TASK TO COMPLETE: Each line of the records must appear in your answer exactly, with no pictures.

Stored data:
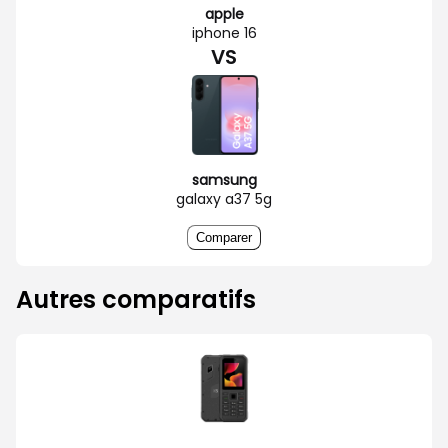
apple
iphone 16
VS
samsung
galaxy a37 5g
Comparer
Autres comparatifs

RESPONSE AREA:
apple
iphone 16
VS
samsung
galaxy a37 5g
Comparer
Autres comparatifs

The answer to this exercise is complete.